Luego, explicó la importancia que reviste recibir la aprobación de la ANMAT. “Dentro de la pandemia, armamos un banco de capacidades e innovación. Volcamos más de 150 iniciativas dedicadas a palear la pandemia. Muchos de estos instrumentos y equipos que pueden ser pensados e ideados, pero necesitan tener la aprobación de los entes que puedan certificar el uso correcto. La certificación de la ANMAT aprueba y valida que puede ser utilizado médicamente, que todos los componentes y su proceso de fabricación es seguro, que no va a haber ningún problema. Esto significa tener la aprobación: es una tecnología que está aprobada, validada, que cumplió con todos los protocolos y con la rigurosidad que se necesita”.
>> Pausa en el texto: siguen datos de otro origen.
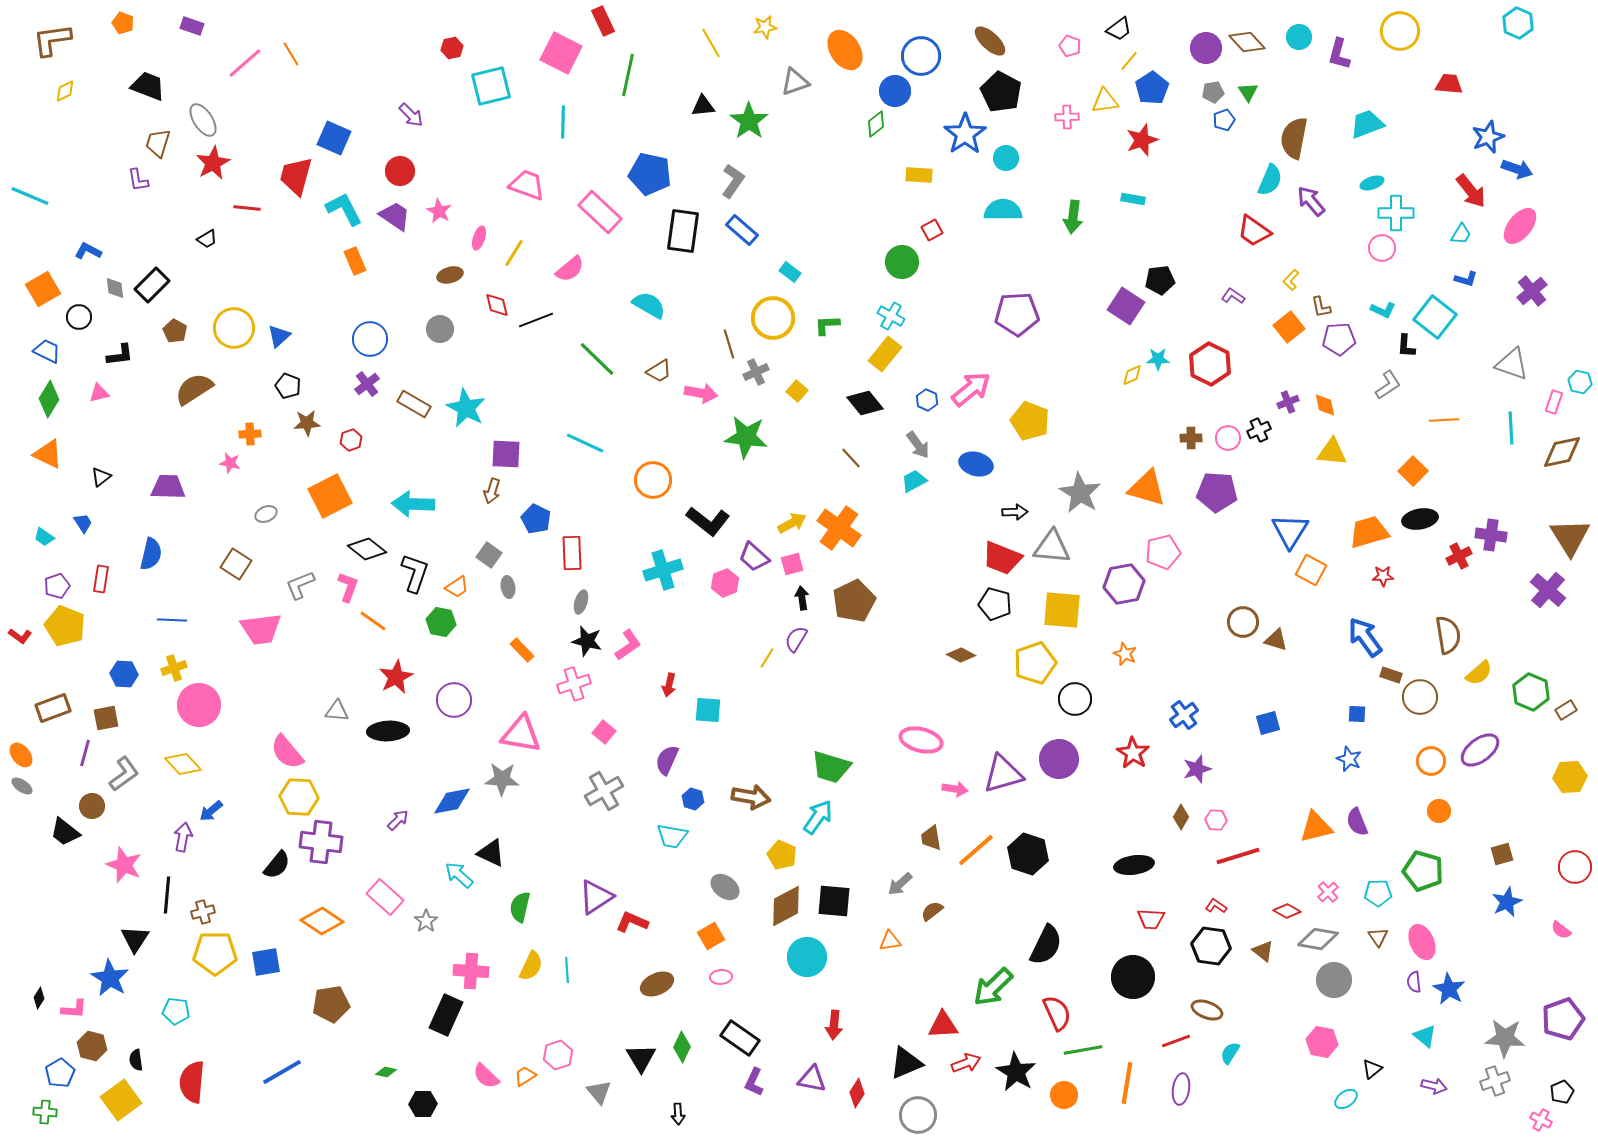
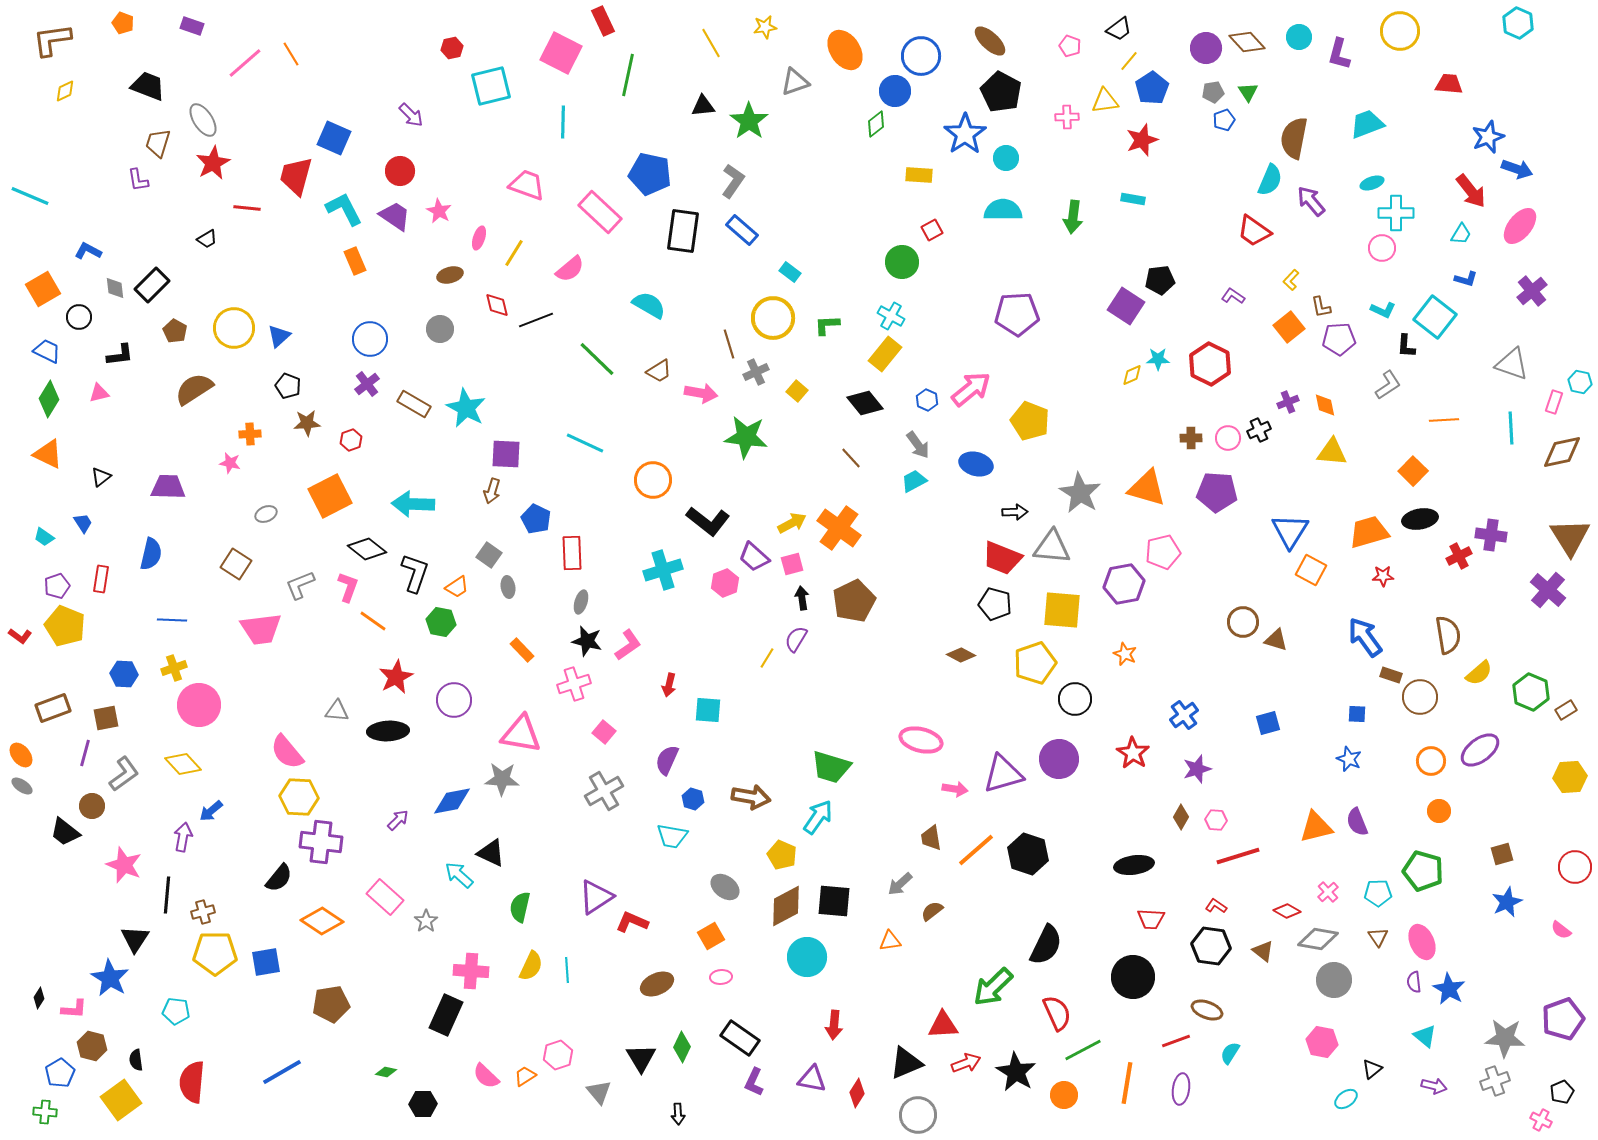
black semicircle at (277, 865): moved 2 px right, 13 px down
green line at (1083, 1050): rotated 18 degrees counterclockwise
Finalmente, describió uno de los beneficios que otorgará este equipo. “Este es un proyecto que nace para ser robusto, con prestaciones que asimilen un trabajo manual, es la gran diferencia con otros desarrollos. No se requiere la especialidad médica que pueden requerir otros, con lo cual se abren más posibilidades para abastecer a centros de todo el país”.